··· TEXT SEGMENT

Well, maybe I’ll call or write you a letter.
Now, maybe we’ll see on the Fourth of July.
But I’m not too sure, and I’m not too proud.

Listen...

Sometimes songs stick to a moment in time and every time you hear them you pull a Billy Pilgrim (Bam! You’re unstuck in time). More often than not, for me, when a song exerts a strong enough gravity it pulls in divergent directions.

Songs that do this don’t have to be ‘great’; shit, I don’t even have to like songs all that much to begin with for them to become anchors or bookmarks in time. One example is “Good” by Better than Ezra.

(Side Note 1: I had the fortune (from my perspective) of becoming friends with someone named Ezra soon after Better than Ezra’s popularity had peaked. He single-mindedly abhorred the band. But, then again, he professed undying affection for Semisonic and spent most of his free time copying Pearl Jam bootlegs. Needless to say, I used the phrase “better than Ezra” around him whenever humanly possible. Yes, I am that charming.)

Now, Better than Ezra was/is a quintessential bubble band from the mid.-late 90’s. I call it a ‘bubble’ band, because like tech stocks at the end of the millennium and housing prices in Nevada five years ago, the band’s ‘value’ was artificially inflated by the time—a period during which producers, labels and djs were all in search of the next big band, all desperate to make money off of the unheralded talent, the diamonds in the rough.

······

PROBLEM DESCRIPTION.
Translate this sentence from the post about Better than Ezra into Spanish: "Needless to say, I used the phrase “better than Ezra” around him whenever humanly possible."

··· SUPPLIED DATA

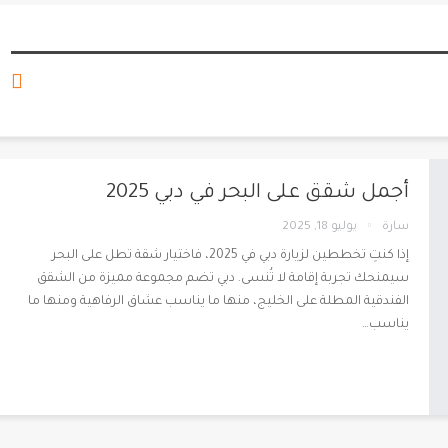
أجمل شقق على البحر في دبي 2025
سارة
يوليو 18, 2025
إذا كنتِ تخططين لزيارة دبي في 2025، فاختيار شقة تطل على البحر
سيمنحك تجربة إقامة لا تُنسى. دبي تضم مجموعة مميزة من الشقق
الفندقية المطلة على الخليج، منها ما يناسب عشاق الرفاهية ومنها ما
يناسب
…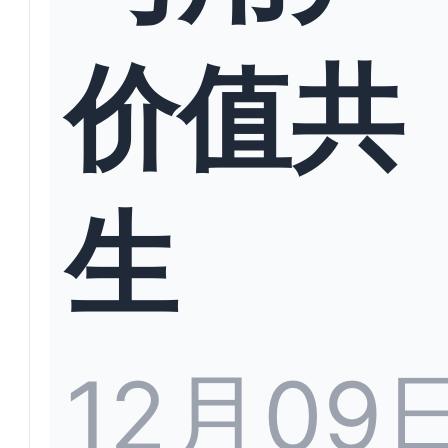
价值共
生
12月09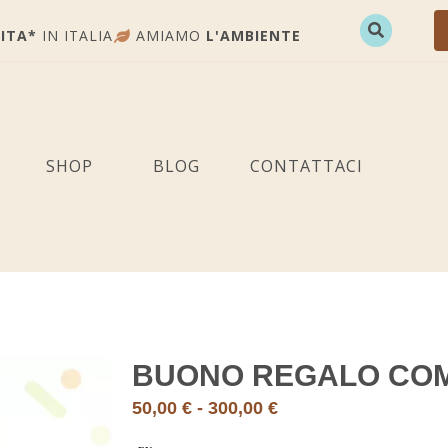
ITA*
IN ITALIA
AMIAMO
L'AMBIENTE
SHOP
BLOG
CONTATTACI
BUONO REGALO CO
50,00
€
-
300,00
€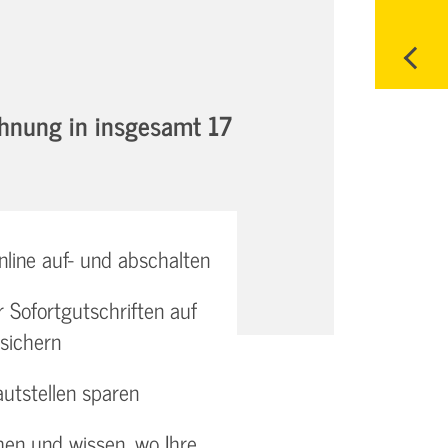
chnung in insgesamt 17
line auf- und abschalten
r Sofortgutschriften auf
sichern
utstellen sparen
en und wissen, wo Ihre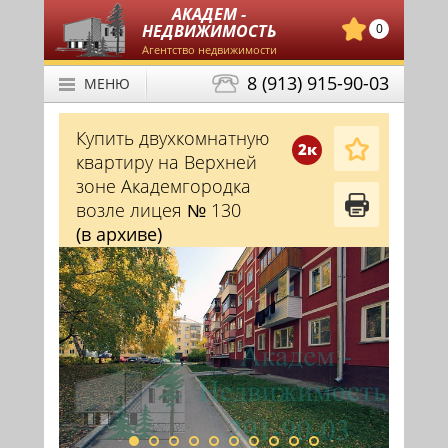
АКАДЕМ -
НЕДВИЖИМОСТЬ
0
Агентство недвижимости
8 (913) 915-90-03
МЕНЮ
Купить двухкомнатную
2к
квартиру на Верхней
зоне Академгородка
возле лицея № 130
(в архиве)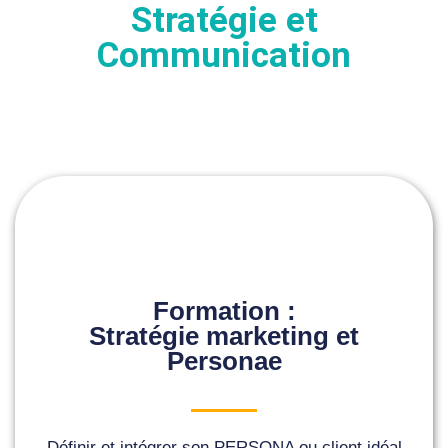
Stratégie et
Communication
Formation :
Stratégie marketing et
Personae
Définir et intégrer son PERSONA ou client idéal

······

RESULT.
Ni que decir tiene que usaba la frase «better than Ezra» delante de él siempre que me era humanamente posible.